We invite all members of the University to contribute to this column, but we are not responsible for the sentiments expressed. Every communication must be accompanied by the name of the writer.

To the Editors of the CRIMSON:

A visitor to the University was lately heard to express surprise that he had seen undergraduates who were introduced to one another in his presence on one day pass by in each other's sight on the next without the exchange of a common greeting or the slightest act of recognition. To the aspersions "Harvard indifference" and "Harvard snobbery" we are not inclined to accredit a greater basis in fact than to the myriad of similar slanders made against every university by shallow phrase-makers with more time than ideas at their disposal. But it ought to be our care that not a single instance of behavior should occur in our midst to act as an exception to the rule which should need no proving: that courtesy no less than intelligence is a part of our acquirement. That such incidents ever happen we should, attribute, not to meanness of spirit, but, rather to the carelessness of youth and to the very young man's desire soon to be considered mature, serious or buried in thought. It is his belief that, since it would be weak for him to make the first advance, it is better to rouse a man's cough by the chilliness of his presence than by a hearty slap on the back. The baneful effect of such a habit of mind upon the individual and upon the spirit of the institution is not difficult to see. With diffidence and deservedness carried to an extreme, the opportunities to appreciate new sides in the nature of an acquaintance--which are only to be discerned after considerable time and may be of a sort to make him a fast friend--are thrown away; and the splendid discipline that comes to the man who weeds out ill founded prejudices is not gained.

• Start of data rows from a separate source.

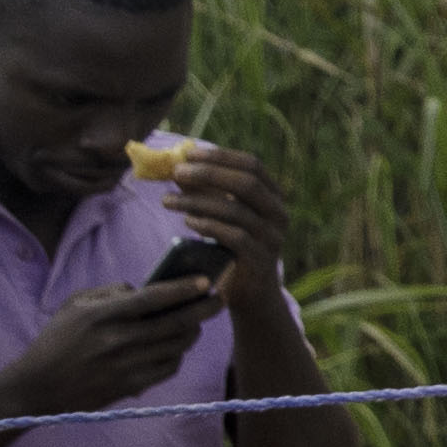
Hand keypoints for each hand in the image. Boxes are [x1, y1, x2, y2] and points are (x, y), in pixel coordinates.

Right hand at [0, 277, 223, 420]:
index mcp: (100, 316)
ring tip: (197, 321)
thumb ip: (110, 292)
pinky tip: (177, 346)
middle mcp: (116, 341)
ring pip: (176, 346)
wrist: (37, 388)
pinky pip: (168, 367)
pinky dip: (178, 355)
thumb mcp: (73, 306)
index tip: (205, 281)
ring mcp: (125, 366)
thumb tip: (145, 288)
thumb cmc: (56, 340)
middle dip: (204, 309)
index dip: (182, 289)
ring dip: (194, 331)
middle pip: (174, 323)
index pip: (151, 298)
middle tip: (219, 299)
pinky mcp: (130, 386)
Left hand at [157, 141, 292, 304]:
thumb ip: (206, 191)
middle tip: (176, 172)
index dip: (220, 156)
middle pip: (247, 183)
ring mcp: (273, 237)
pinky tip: (188, 222)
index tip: (188, 154)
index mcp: (274, 196)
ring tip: (167, 200)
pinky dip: (208, 226)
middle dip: (208, 174)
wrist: (251, 292)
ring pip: (236, 210)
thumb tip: (176, 165)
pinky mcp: (260, 259)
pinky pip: (234, 237)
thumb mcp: (222, 214)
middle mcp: (279, 213)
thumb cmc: (232, 247)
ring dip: (197, 201)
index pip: (252, 165)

It is one of the priceless advantages of a large university that, by reason of its size, it affords its students a greater chance to choose their friends with good taste and discretion. And it is every man's privilege, if not the secret of his happiness, that he may restrict the circle of his intimates to those whose tastes square with his own and to whom he can look for all around betterment. But if we are to think of him as one who never inflicts pain, the gentleman cannot retain his integrity and let pass unnoticed the acquaintance whose hand he has over grasped and who is one with him in a great and, as we are fond of thinking, an ideal society of scholars. UNDERGRADUATE.